■ **AIM OF THE EXERCISE**: Output everything in the data exactly, leaving the pictures out.

■ **RECORDS SHOWN**:
-----

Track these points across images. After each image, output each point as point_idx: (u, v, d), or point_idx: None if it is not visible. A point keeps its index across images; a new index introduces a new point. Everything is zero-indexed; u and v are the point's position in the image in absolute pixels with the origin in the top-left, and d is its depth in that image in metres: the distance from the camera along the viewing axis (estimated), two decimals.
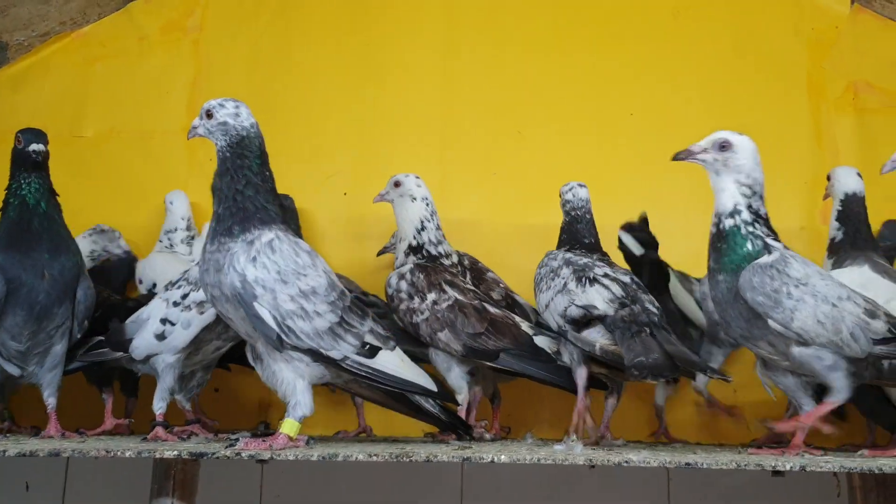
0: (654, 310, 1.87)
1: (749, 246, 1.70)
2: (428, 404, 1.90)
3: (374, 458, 1.60)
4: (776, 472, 2.38)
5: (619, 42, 2.79)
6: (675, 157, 1.82)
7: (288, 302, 1.64)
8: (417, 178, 2.22)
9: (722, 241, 1.73)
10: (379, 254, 2.55)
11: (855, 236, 2.09)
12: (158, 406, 1.98)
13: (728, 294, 1.70)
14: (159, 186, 2.68)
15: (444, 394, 1.85)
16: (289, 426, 1.69)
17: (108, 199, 2.73)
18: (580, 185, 2.19)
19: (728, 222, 1.72)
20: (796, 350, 1.67)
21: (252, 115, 1.79)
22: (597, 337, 1.86)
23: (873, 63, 2.70)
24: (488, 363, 2.01)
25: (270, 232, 1.69)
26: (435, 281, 2.08)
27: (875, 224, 2.27)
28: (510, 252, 2.58)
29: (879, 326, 1.67)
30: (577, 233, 2.16)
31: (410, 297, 2.06)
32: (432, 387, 1.80)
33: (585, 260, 2.04)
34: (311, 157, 2.75)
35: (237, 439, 1.70)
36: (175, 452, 1.63)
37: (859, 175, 2.19)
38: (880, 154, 2.61)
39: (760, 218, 1.74)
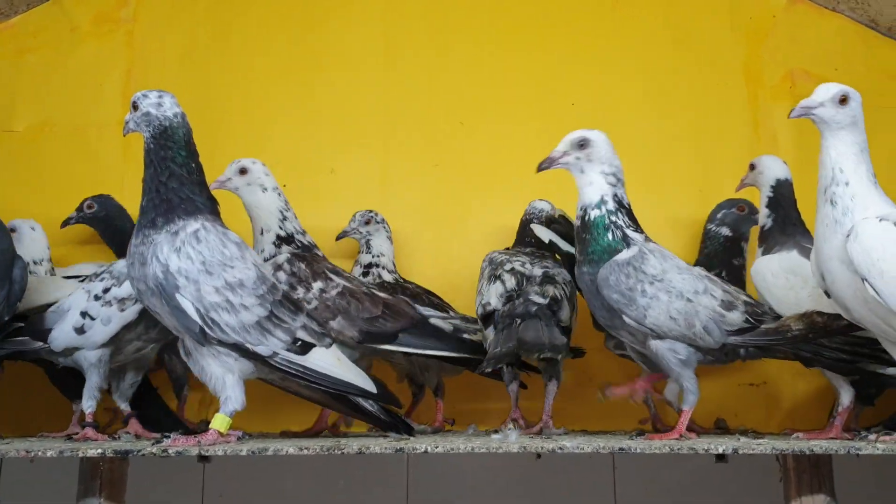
0: (540, 300, 1.87)
1: (609, 236, 1.77)
2: (367, 405, 1.83)
3: (306, 452, 1.57)
4: (720, 458, 2.43)
5: (560, 32, 2.77)
6: (539, 168, 1.88)
7: (212, 294, 1.60)
8: (264, 165, 2.15)
9: (587, 233, 1.80)
10: (339, 238, 2.47)
11: (784, 222, 2.07)
12: (88, 405, 1.92)
13: (592, 286, 1.77)
14: (94, 182, 2.60)
15: (384, 395, 1.80)
16: (219, 421, 1.65)
17: (41, 195, 2.64)
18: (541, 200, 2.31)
19: (594, 213, 1.79)
20: (652, 343, 1.76)
21: (178, 104, 1.75)
22: (490, 333, 1.89)
23: (810, 51, 2.71)
24: (387, 346, 1.97)
25: (196, 222, 1.65)
26: (318, 269, 2.01)
27: None
28: (452, 242, 2.56)
29: (735, 318, 1.74)
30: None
31: (293, 288, 1.95)
32: (371, 388, 1.75)
33: (505, 256, 2.06)
34: (249, 149, 2.64)
35: (168, 436, 1.66)
36: (99, 451, 1.58)
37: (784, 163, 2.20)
38: (817, 141, 2.66)
39: (623, 207, 1.81)
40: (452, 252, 2.51)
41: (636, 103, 2.69)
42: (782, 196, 2.12)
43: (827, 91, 1.66)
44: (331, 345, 1.74)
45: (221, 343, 1.62)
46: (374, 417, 1.85)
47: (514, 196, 2.56)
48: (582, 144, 1.82)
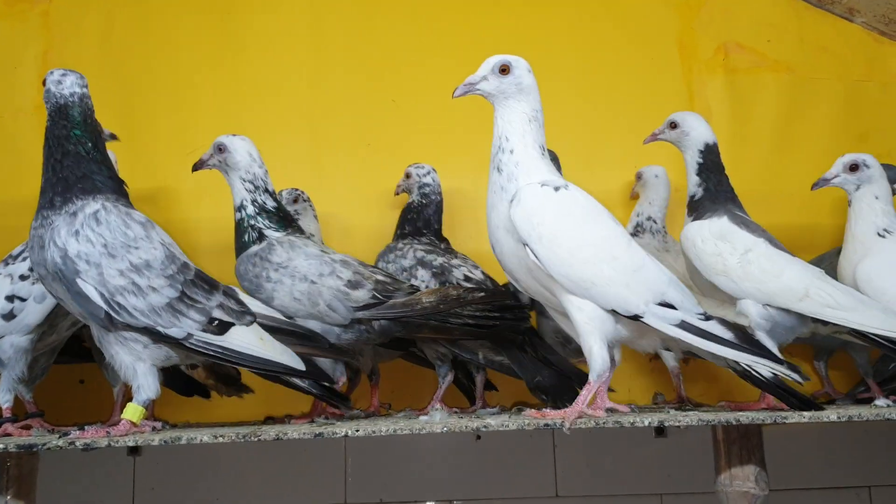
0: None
1: (246, 237, 1.92)
2: (300, 382, 1.79)
3: (220, 440, 1.51)
4: (659, 433, 2.43)
5: (494, 9, 2.73)
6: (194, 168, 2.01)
7: (117, 277, 1.52)
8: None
9: (236, 232, 1.95)
10: None
11: (717, 189, 1.98)
12: (5, 399, 1.82)
13: None
14: (10, 168, 2.51)
15: (313, 372, 1.73)
16: (131, 411, 1.58)
17: None
18: (434, 170, 2.29)
19: (237, 216, 1.95)
20: (299, 321, 1.86)
21: (81, 84, 1.67)
22: None
23: (743, 24, 2.71)
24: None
25: (96, 203, 1.57)
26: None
27: None
28: (383, 222, 2.50)
29: (361, 294, 1.85)
30: (429, 219, 2.22)
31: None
32: (298, 365, 1.68)
33: (441, 259, 2.09)
34: (173, 132, 2.61)
35: (82, 428, 1.59)
36: (1, 446, 1.50)
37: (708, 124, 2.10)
38: (752, 113, 2.68)
39: (265, 210, 1.94)
40: (385, 232, 2.44)
41: (570, 79, 2.65)
42: (712, 162, 2.01)
43: (487, 64, 1.64)
44: (251, 323, 1.67)
45: (130, 328, 1.55)
46: (306, 391, 1.81)
47: (447, 175, 2.52)
48: (220, 149, 1.97)
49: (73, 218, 1.53)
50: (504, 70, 1.62)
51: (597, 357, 1.53)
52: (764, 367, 1.56)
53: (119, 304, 1.52)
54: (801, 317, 1.79)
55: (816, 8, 2.71)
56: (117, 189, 1.63)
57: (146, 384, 1.59)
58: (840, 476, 2.46)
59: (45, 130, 1.61)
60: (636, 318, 1.53)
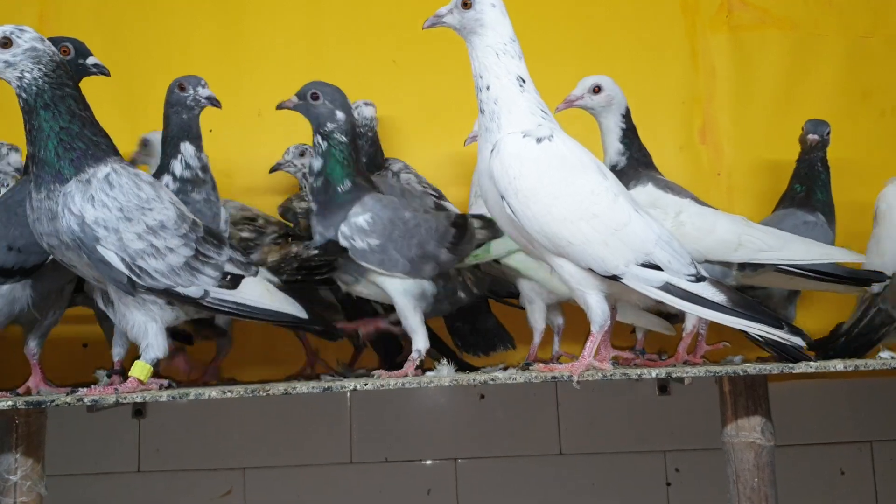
0: None
1: None
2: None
3: (229, 395, 1.50)
4: (662, 390, 2.45)
5: None
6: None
7: (135, 241, 1.51)
8: None
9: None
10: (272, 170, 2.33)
11: (638, 156, 1.95)
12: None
13: None
14: (6, 130, 2.44)
15: (315, 320, 1.73)
16: (139, 369, 1.58)
17: None
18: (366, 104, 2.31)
19: None
20: None
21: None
22: None
23: None
24: None
25: (106, 167, 1.53)
26: None
27: None
28: None
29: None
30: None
31: None
32: (302, 314, 1.69)
33: None
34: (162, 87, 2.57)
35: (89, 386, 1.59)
36: (9, 404, 1.50)
37: None
38: (756, 70, 2.66)
39: None
40: None
41: (572, 39, 2.62)
42: (632, 128, 1.98)
43: None
44: (257, 273, 1.67)
45: (151, 290, 1.54)
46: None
47: (447, 136, 2.51)
48: None
49: (87, 185, 1.48)
50: (466, 4, 1.54)
51: (595, 309, 1.52)
52: (760, 332, 1.52)
53: (140, 268, 1.50)
54: (730, 265, 1.85)
55: None
56: (116, 150, 1.60)
57: (155, 343, 1.59)
58: (842, 431, 2.48)
59: (39, 93, 1.50)
60: (615, 278, 1.50)
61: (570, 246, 1.48)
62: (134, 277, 1.51)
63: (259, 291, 1.65)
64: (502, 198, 1.50)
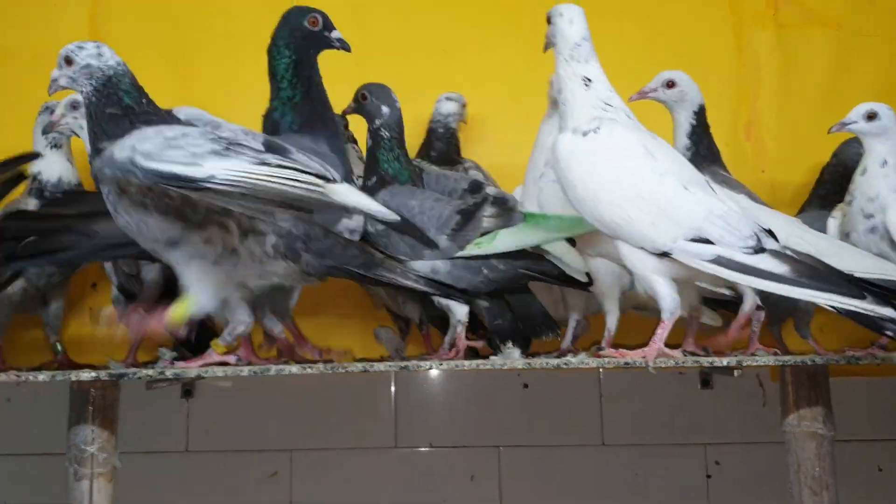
0: None
1: None
2: None
3: (309, 370, 1.54)
4: (704, 384, 2.47)
5: None
6: None
7: None
8: None
9: None
10: None
11: (705, 152, 2.02)
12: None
13: None
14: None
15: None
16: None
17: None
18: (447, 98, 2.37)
19: None
20: None
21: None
22: None
23: None
24: None
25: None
26: None
27: None
28: None
29: None
30: None
31: None
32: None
33: None
34: (221, 92, 2.55)
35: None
36: (92, 375, 1.53)
37: None
38: (801, 69, 2.68)
39: None
40: None
41: (623, 31, 2.63)
42: (703, 124, 2.06)
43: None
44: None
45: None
46: None
47: (498, 128, 2.54)
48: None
49: None
50: (547, 21, 1.68)
51: (664, 296, 1.55)
52: (835, 304, 1.48)
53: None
54: None
55: None
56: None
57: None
58: (879, 428, 2.50)
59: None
60: (665, 255, 1.54)
61: (620, 228, 1.55)
62: None
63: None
64: (564, 191, 1.59)
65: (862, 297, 1.47)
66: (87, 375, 1.52)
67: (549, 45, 1.68)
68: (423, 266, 1.80)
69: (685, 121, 2.04)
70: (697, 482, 2.47)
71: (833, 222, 2.06)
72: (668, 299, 1.56)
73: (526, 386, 2.50)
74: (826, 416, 1.66)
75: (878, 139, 1.98)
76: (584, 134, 1.58)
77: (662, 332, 1.56)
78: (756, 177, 2.60)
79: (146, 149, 1.39)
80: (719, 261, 1.51)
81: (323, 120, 1.78)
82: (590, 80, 1.63)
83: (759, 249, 1.52)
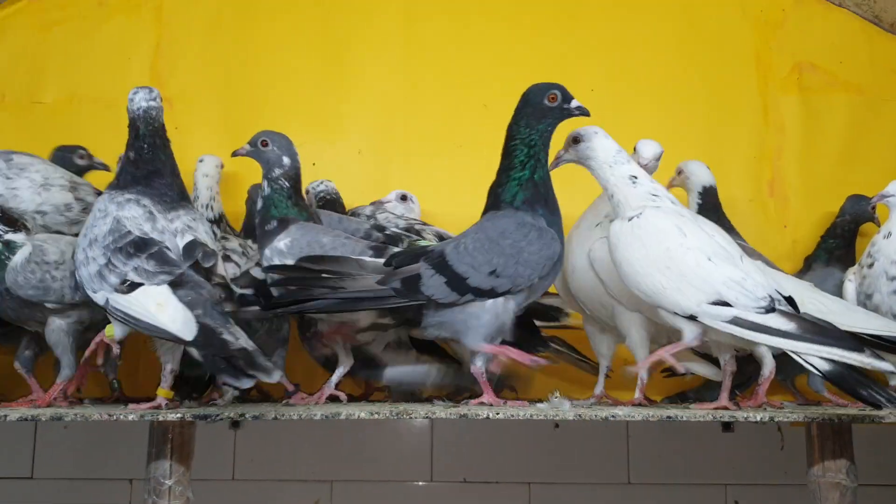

-----

■ **RESPONSE BELOW**:
Track these points across images. After each image, output each point as point_idx: (u, v, d), or point_idx: None if it is not visible. A point keeps its index across images; a new index introduces a new point. Everything is zero-indexed; u and v are the point's position in the image in absolute pixels with the origin in the top-left, and d is its depth in that image in metres: the distance from the camera along the viewing axis (estimated), two decimals.
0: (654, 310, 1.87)
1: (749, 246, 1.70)
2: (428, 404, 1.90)
3: (374, 458, 1.60)
4: (776, 472, 2.38)
5: (619, 42, 2.79)
6: (675, 157, 1.82)
7: (288, 302, 1.64)
8: (417, 178, 2.22)
9: (722, 241, 1.73)
10: (379, 254, 2.55)
11: (855, 236, 2.09)
12: (158, 406, 1.98)
13: (728, 294, 1.70)
14: (159, 186, 2.68)
15: (444, 394, 1.85)
16: (289, 426, 1.69)
17: (108, 199, 2.73)
18: (580, 185, 2.19)
19: (728, 222, 1.72)
20: (796, 350, 1.67)
21: (252, 115, 1.79)
22: (597, 337, 1.86)
23: (873, 63, 2.70)
24: (488, 363, 2.01)
25: (270, 232, 1.69)
26: (435, 281, 2.08)
27: (875, 224, 2.27)
28: (510, 252, 2.58)
29: (879, 326, 1.67)
30: (577, 233, 2.16)
31: (410, 297, 2.06)
32: (432, 387, 1.80)
33: (585, 260, 2.04)
34: (311, 157, 2.75)
35: (237, 439, 1.70)
36: (175, 452, 1.63)
37: (859, 175, 2.19)
38: (880, 154, 2.61)
39: (760, 218, 1.74)
0: (540, 300, 1.87)
1: (609, 236, 1.77)
2: (367, 405, 1.83)
3: (306, 452, 1.57)
4: (720, 458, 2.43)
5: (560, 32, 2.77)
6: (539, 168, 1.88)
7: (212, 294, 1.60)
8: (264, 165, 2.15)
9: (587, 233, 1.80)
10: (339, 238, 2.47)
11: (784, 222, 2.07)
12: (88, 405, 1.92)
13: (592, 286, 1.77)
14: (94, 182, 2.60)
15: (384, 395, 1.80)
16: (219, 421, 1.65)
17: (41, 195, 2.64)
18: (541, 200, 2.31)
19: (594, 213, 1.79)
20: (652, 343, 1.76)
21: (178, 104, 1.75)
22: (490, 333, 1.89)
23: (810, 51, 2.71)
24: (387, 346, 1.97)
25: (196, 222, 1.65)
26: (318, 269, 2.01)
27: None
28: (452, 242, 2.56)
29: (735, 318, 1.74)
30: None
31: (293, 288, 1.95)
32: (371, 388, 1.75)
33: (505, 256, 2.06)
34: (249, 149, 2.64)
35: (168, 436, 1.66)
36: (99, 451, 1.58)
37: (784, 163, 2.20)
38: (817, 141, 2.66)
39: (623, 207, 1.81)
40: (452, 252, 2.51)
41: (636, 103, 2.69)
42: (782, 196, 2.12)
43: (827, 91, 1.66)
44: (331, 345, 1.74)
45: (221, 343, 1.62)
46: (374, 417, 1.85)
47: (514, 196, 2.56)
48: (582, 144, 1.82)
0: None
1: (246, 237, 1.92)
2: (300, 382, 1.79)
3: (220, 440, 1.51)
4: (659, 433, 2.43)
5: (494, 9, 2.73)
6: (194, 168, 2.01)
7: (117, 277, 1.52)
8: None
9: (236, 232, 1.95)
10: None
11: (717, 189, 1.98)
12: (5, 399, 1.82)
13: None
14: (10, 168, 2.51)
15: (313, 372, 1.73)
16: (131, 411, 1.58)
17: None
18: (434, 170, 2.29)
19: (237, 216, 1.95)
20: (299, 321, 1.86)
21: (81, 84, 1.67)
22: None
23: (743, 24, 2.71)
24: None
25: (96, 203, 1.57)
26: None
27: None
28: (383, 222, 2.50)
29: (361, 294, 1.85)
30: (429, 219, 2.22)
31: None
32: (298, 365, 1.68)
33: (441, 259, 2.09)
34: (173, 132, 2.61)
35: (82, 428, 1.59)
36: (1, 446, 1.50)
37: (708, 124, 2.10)
38: (752, 113, 2.68)
39: (265, 210, 1.94)
40: (385, 232, 2.44)
41: (570, 79, 2.65)
42: (712, 162, 2.01)
43: (487, 64, 1.64)
44: (251, 323, 1.67)
45: (130, 328, 1.55)
46: (306, 391, 1.81)
47: (447, 175, 2.52)
48: (220, 149, 1.97)
49: (73, 218, 1.53)
50: (504, 70, 1.62)
51: (597, 357, 1.53)
52: (764, 367, 1.56)
53: (119, 304, 1.52)
54: (801, 317, 1.79)
55: (816, 8, 2.71)
56: (117, 189, 1.63)
57: (146, 384, 1.59)
58: (840, 476, 2.46)
59: (45, 130, 1.61)
60: (636, 318, 1.53)
0: None
1: None
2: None
3: (229, 395, 1.50)
4: (662, 390, 2.45)
5: None
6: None
7: (135, 241, 1.51)
8: None
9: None
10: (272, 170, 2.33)
11: (638, 156, 1.95)
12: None
13: None
14: (6, 130, 2.44)
15: (315, 320, 1.73)
16: (139, 369, 1.58)
17: None
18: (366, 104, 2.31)
19: None
20: None
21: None
22: None
23: None
24: None
25: (106, 167, 1.53)
26: None
27: None
28: None
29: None
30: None
31: None
32: (302, 314, 1.69)
33: None
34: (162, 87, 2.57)
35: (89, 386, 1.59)
36: (9, 404, 1.50)
37: None
38: (756, 70, 2.66)
39: None
40: None
41: (572, 39, 2.62)
42: (632, 128, 1.98)
43: None
44: (257, 273, 1.67)
45: (151, 290, 1.54)
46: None
47: (447, 136, 2.51)
48: None
49: (87, 185, 1.48)
50: (466, 4, 1.54)
51: (595, 309, 1.52)
52: (760, 332, 1.52)
53: (140, 268, 1.50)
54: (730, 265, 1.85)
55: None
56: (116, 150, 1.60)
57: (155, 343, 1.59)
58: (842, 431, 2.48)
59: (39, 93, 1.50)
60: (615, 278, 1.50)
61: (570, 246, 1.48)
62: (134, 277, 1.51)
63: (259, 291, 1.65)
64: (502, 198, 1.50)
0: None
1: None
2: None
3: (309, 370, 1.54)
4: (704, 384, 2.47)
5: None
6: None
7: None
8: None
9: None
10: None
11: (705, 152, 2.02)
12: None
13: None
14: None
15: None
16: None
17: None
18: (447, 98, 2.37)
19: None
20: None
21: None
22: None
23: None
24: None
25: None
26: None
27: None
28: None
29: None
30: None
31: None
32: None
33: None
34: (221, 92, 2.55)
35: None
36: (92, 375, 1.53)
37: None
38: (801, 69, 2.68)
39: None
40: None
41: (623, 31, 2.63)
42: (703, 124, 2.06)
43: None
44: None
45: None
46: None
47: (498, 128, 2.54)
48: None
49: None
50: (547, 21, 1.68)
51: (664, 296, 1.55)
52: (835, 304, 1.48)
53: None
54: None
55: None
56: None
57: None
58: (879, 428, 2.50)
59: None
60: (665, 255, 1.54)
61: (620, 228, 1.55)
62: None
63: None
64: (564, 191, 1.59)
65: (862, 297, 1.47)
66: (87, 375, 1.52)
67: (549, 45, 1.68)
68: (423, 266, 1.80)
69: (685, 121, 2.04)
70: (697, 482, 2.47)
71: (833, 222, 2.06)
72: (668, 299, 1.56)
73: (526, 386, 2.50)
74: (826, 416, 1.66)
75: (878, 139, 1.98)
76: (584, 134, 1.58)
77: (662, 332, 1.56)
78: (756, 177, 2.60)
79: (146, 149, 1.39)
80: (719, 261, 1.51)
81: (323, 120, 1.78)
82: (590, 80, 1.63)
83: (759, 249, 1.52)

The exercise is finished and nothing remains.